Lois Lowry is one of my favorite authors in the genre of young adult literature. Surprisingly, I only discovered her writing as an almost 40 year old. If you haven’t read The Giver, I suggest that you add the title to your summer reading list. Lowry has a gift for writing stories that are both profound and approachable for her audience.
I was overjoyed when my 11-year-old daughter, Emma, was assigned to read Number the Stars with her 5th grade class. Emma and I don’t always agree on the same books, but we both found ourselves looking forward to our evening ritual of reading this story to each other.
Regional focus: Denmark
Author: Lois Lowry
Genre: juvenile historical fiction
In Number the Stars we travel in time to 1943, Denmark, where we meet the Johansen family and the Rosen family. The two families share many similarities. The mothers are companions and often drink afternoon tea together, the families live in the same apartment building and ten-year-old Annemarie Johansen and 10-year-old Ellen Rosen are best friends and classmates. As the antisemitism of World War II spreads through Europe, the Rosen family is targeted by the Nazi’s. When Mr. Rosen suspects that his family will be “relocated,” The Johansen’s quickly receive Ellen as one of their own.
Throughout the story, the reader continues to meet characters who demonstrate bravery and courage. We are confronted with asking ourselves, “what would I do?”
More than a story of individual courage displayed by Annemarie, we learn of the courage of a country. We discover that during the war, the resistance movement in Denmark was successful in smuggling nearly their entire Jewish population, some 7,000 people, across the sea to Sweden.
What I love:
- Lowry educates us about the history of World War II while creating personal connections with main characters.
- A story that highlights everyday heroes.
- Number the Stars reminds us of “the power of one.”
Themes: bravery, courage, empathy, war, memory, hope, friendship
- How is friendship displayed between Ellen and Annemarie?
- What are a few acts of bravery and courage that are identified in the book?
- Remember a time when you had to be courageous and stand up for somebody else. What happened?
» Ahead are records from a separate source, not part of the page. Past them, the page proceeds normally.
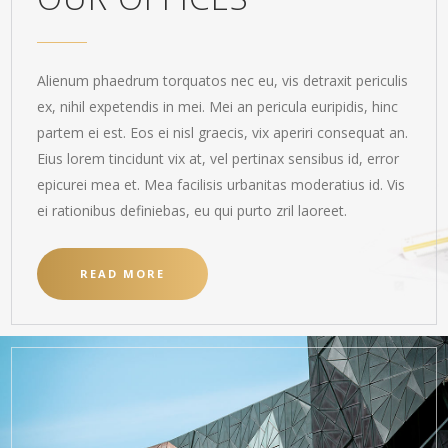
Alienum phaedrum torquatos nec eu, vis detraxit periculis
ex, nihil expetendis in mei. Mei an pericula euripidis, hinc
partem ei est. Eos ei nisl graecis, vix aperiri consequat an.
Eius lorem tincidunt vix at, vel pertinax sensibus id, error
epicurei mea et. Mea facilisis urbanitas moderatius id. Vis
ei rationibus definiebas, eu qui purto zril laoreet.
READ MORE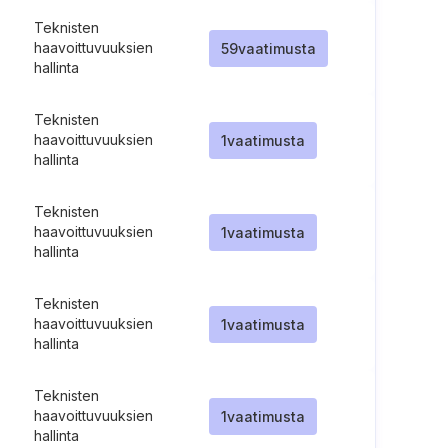
Teknisten
haavoittuvuuksien
59
vaatimusta
hallinta
Teknisten
haavoittuvuuksien
1
vaatimusta
hallinta
Teknisten
haavoittuvuuksien
1
vaatimusta
hallinta
Teknisten
haavoittuvuuksien
1
vaatimusta
hallinta
Teknisten
haavoittuvuuksien
1
vaatimusta
hallinta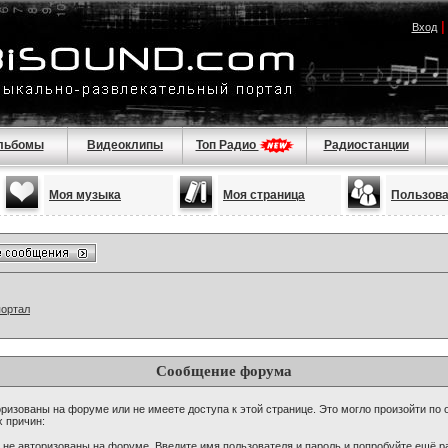
Вход
льбомы
Видеоклипы
Топ Радио
Радиостанции
Моя музыка
Моя страница
Пользов
портал
Сообщение форума
ризованы на форуме или не имеете доступа к этой странице. Это могло произойти по 
х причин:
 не авторизованы на форуме. Введите имя пользователя и пароль и попробуйте ещё ра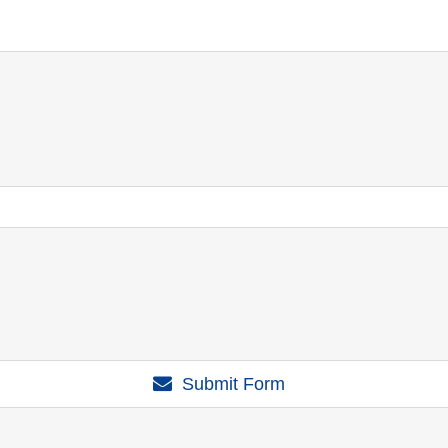
Submit Form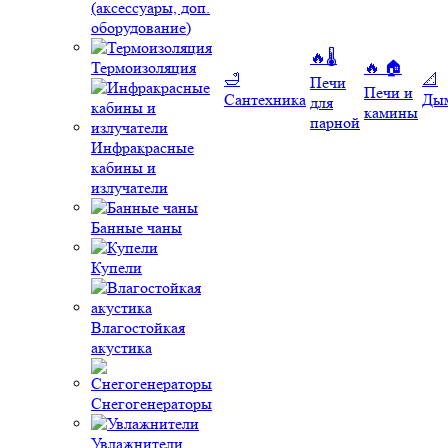
(аксессуары, доп.
оборудование)
🔥🌡️
Термоизоляция
🔥 🏠
🛁
📐
Печи
Печи и
Сантехника
Ды
для
камины
парной
Инфракрасные
кабины и
излучатели
Банные чаны
Купели
Влагостойкая
акустика
Снегогенераторы
Увлажнители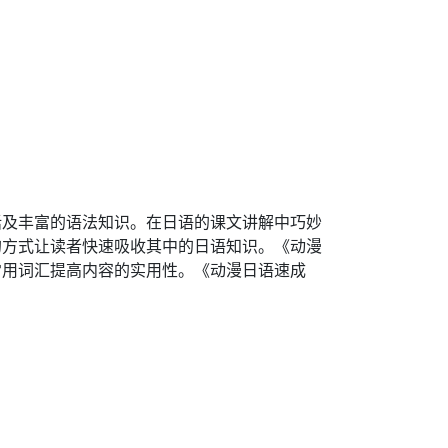
话及丰富的语法知识。在日语的课文讲解中巧妙
的方式让读者快速吸收其中的日语知识。《动漫
常用词汇提高内容的实用性。《动漫日语速成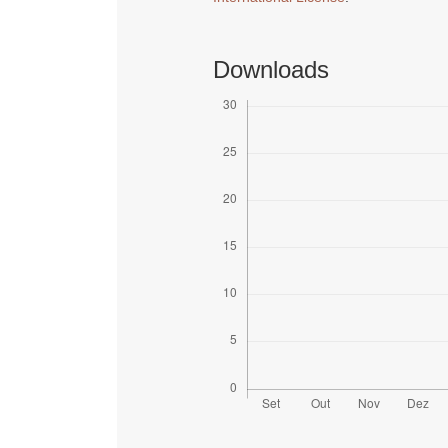
Downloads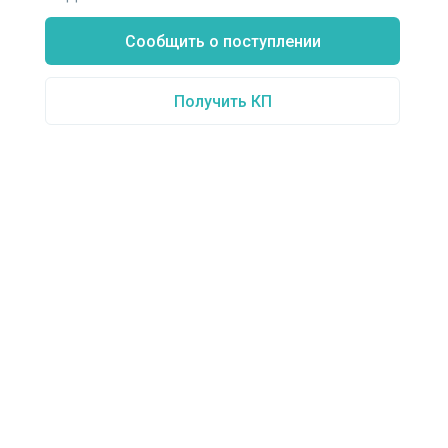
Сообщить о поступлении
Получить КП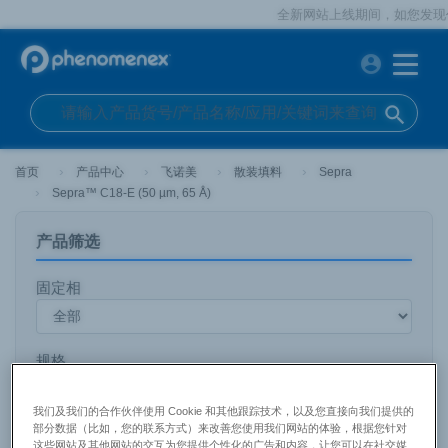
全新网站上线期间，如您发现任何
account_circle
search
首页
产品中心
飞诺美
散装填料
Sepra
Sepra™ C18-E (50 µm, 65 Å)
产品筛选
固定相
规格
我们及我们的合作伙伴使用 Cookie 和其他跟踪技术，以及您直接向我们提供的
部分数据（比如，您的联系方式）来改善您使用我们网站的体验，根据您针对
孔径
这些网站及其他网站的交互为您提供个性化的广告和内容，让您可以在社交媒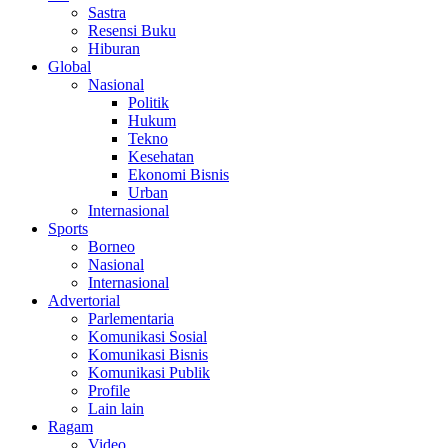
Sastra
Resensi Buku
Hiburan
Global
Nasional
Politik
Hukum
Tekno
Kesehatan
Ekonomi Bisnis
Urban
Internasional
Sports
Borneo
Nasional
Internasional
Advertorial
Parlementaria
Komunikasi Sosial
Komunikasi Bisnis
Komunikasi Publik
Profile
Lain lain
Ragam
Video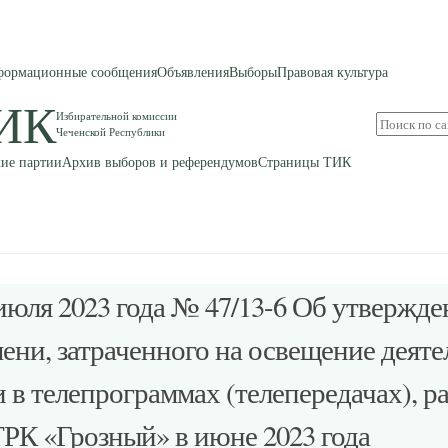
ормационные сообщения
Объявления
Выборы
Правовая культура
ИК
Избирательной комиссии
Поиск
Чеченской Республики
по
сайту
ие партии
Архив выборов и референдумов
Страницы ТИК
июля 2023 года № 47/13-6 Об утвержде
ени, затраченного на освещение деят
 в телепрограммах (телепередачах), 
РК «Грозный» в июне 2023 года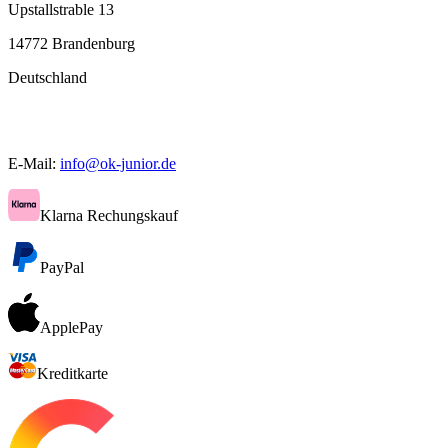
Upstallstrable 13
14772 Brandenburg
Deutschland
E-Mail:
info@ok-junior.de
Klarna Rechungskauf
PayPal
ApplePay
Kreditkarte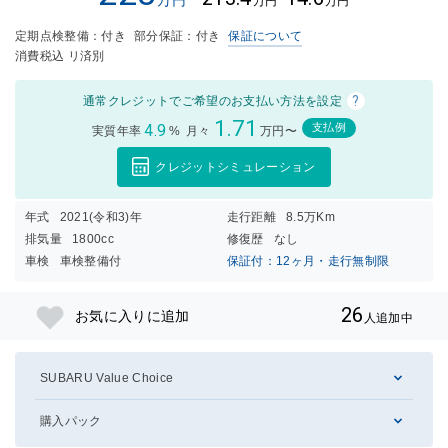
万円
万円
定期点検整備：付き
部分保証：付き
保証について
消費税込 リ済別
?
通常クレジットでご希望のお支払い方法を設定
1.71
4.9
支払例
実質年率
%
月々
万円〜
クレジットシミュレーション
年式
2021(令和3)年
走行距離
8.5万Km
排気量
1800cc
修復歴
なし
車検
車検整備付
保証付：12ヶ月・走行無制限
26
お気に入りに追加
人追加中
SUBARU Value Choice
購入パック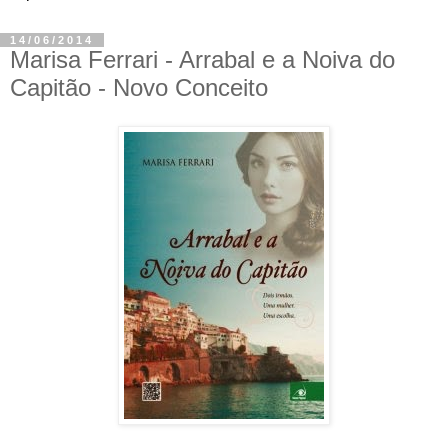
14/06/2014
Marisa Ferrari - Arrabal e a Noiva do
Capitão - Novo Conceito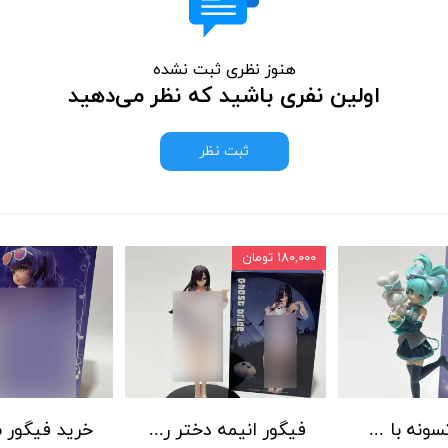
هنوز نظری ثبت نشده
اولین نفری باشید که نظر می‌دهید
ثبت نظر
۱۸۰,۰۰۰ تومان
فیگور هاتسونه با خرگوش
فیگور انیمه دختر روح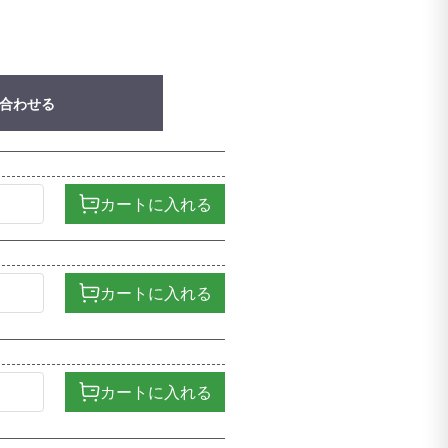
合わせる
カートに入れる
カートに入れる
カートに入れる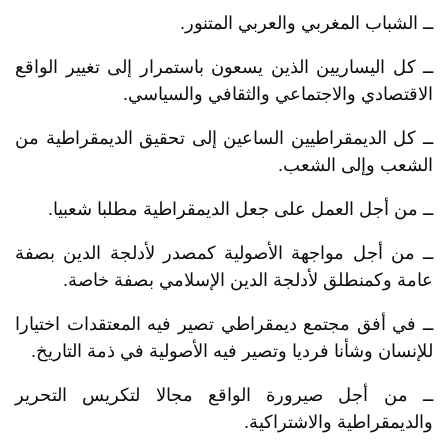
ــ الشباب المغربي والعربي المتنور.
ــ كل اليساريين الذين يسعون باستمرار إلى تغيير الواقع
الاقتصادي والاجتماعي والثقافي والسياسي.
ــ كل الديمقراطيين الساعين إلى تحقيق الديمقراطية من
الشعب وإلى الشعب.
ــ من أجل العمل على جعل الديمقراطية مطلبا شعبيا.
ــ من أجل مواجهة الأصولية كمصدر لأدلجة الدين بصفة
عامة وكمنطلق لأدلجة الدين الإسلامي بصفة خاصة.
ــ في أفق مجتمع ديمقراطي تصير فيه المعتقدات اختيارا
للإنسان وشأنا فرديا وتصير فيه الأصولية في ذمة التاريخ.
ــ من أجل صيرورة الواقع مجالا لتكريس التحرير
والديمقراطية والاشتراكية.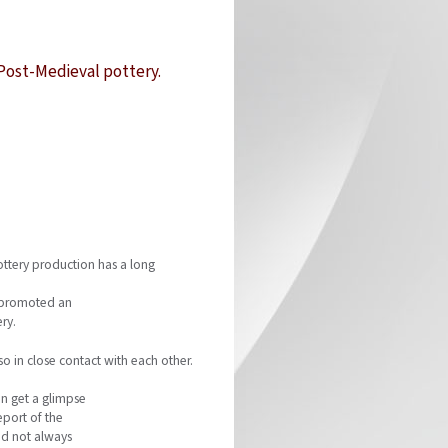
Post-Medieval pottery.
ottery production has a long
s promoted an
ry.
 in close contact with each other.
an get a glimpse
eport of the
id not always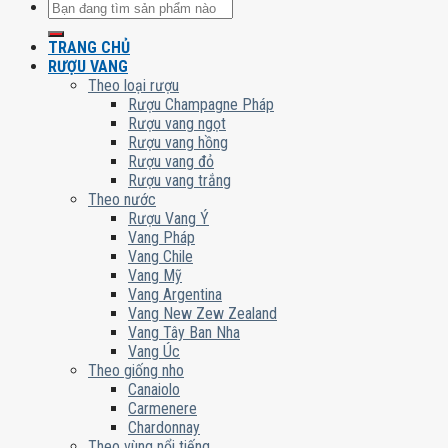
Tìm
kiếm:
TRANG CHỦ
RƯỢU VANG
Theo loại rượu
Rượu Champagne Pháp
Rượu vang ngọt
Rượu vang hồng
Rượu vang đỏ
Rượu vang trắng
Theo nước
Rượu Vang Ý
Vang Pháp
Vang Chile
Vang Mỹ
Vang Argentina
Vang New Zew Zealand
Vang Tây Ban Nha
Vang Úc
Theo giống nho
Canaiolo
Carmenere
Chardonnay
Theo vùng nổi tiếng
- Throughout the story, different characters tell lies to protect the lives of others. Generally we are taught that lying is dishonest. Do you believe this is always the case? Why or why not?
- In Number the Stars we learn that many Jews are forced to immigrate or become refuges in new countries. Investigate groups of people who are currently facing similar circumstances. Who are they? Why are they unable to stay in their country of origin? Where are they fleeing to?
- Make a new book cover for Number the Stars. What important elements or symbols would you include in the cover art?
- Imagine that you are living during a time of war when every day products are hard to purchase. We learn that coffee, shoes and tobacco are difficult to purchase in Annemarie’s town during the war. Make a list of every day items that you would miss if you lived in a time of rationing.
- If you were able to invite a character from Number the Stars to your house for lunch, who would you choose? Make a list of questions that you’d like to ask the invitee.